[Excerpt provided]
==============================
She has several ideas planned for students. She wants to take them to visit the various parks along the southern part of Rio Grande. The hope is to stop at La Llorona and Leasburg Dam parks and the border near Anthony and Canutillo. Students will study the agricultural impact on the river. She also will have her students sharing their own personal Llorona stories, read poems from well-known area poets and write their own poems about what they see around the Rio Grande.
“It’s going to be fun,” Hardin said. “We will return again in April to see if there are any difference in the tests we are taking of the soil and we will look closely any visible changes surrounding the river.”
Sparks applauds Hardin’s innovative thinking. It’s what makes SISD educators, like Hardin, so special, she said.
==============================
[Stored records]
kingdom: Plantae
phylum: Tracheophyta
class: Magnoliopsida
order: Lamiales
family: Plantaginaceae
==============================
[Short problem] Continue the article about a teacher's Rio Grande field trip plans, starting right after its last sentence. The items aren't needed here.

[Response to this exercise]
“When Team SISD librarians take their passions and integrate it into their learning spaces, all their students are better served with opportunities to see the world in new ways,” Sparks said.
Despite the rigorous training, Hardin sees her week at Yellowstone as one of the most satisfying. It’s made this school year an exciting one.
“When I applied, I didn’t really think I would be selected,” Hardin said. “I just turned in the application and hoped for the best. It was like throwing an egg at a wall and hoping it would stick. Now I am so grateful for the opportunity. It was so intense, but I learned so much. It was such a great week.”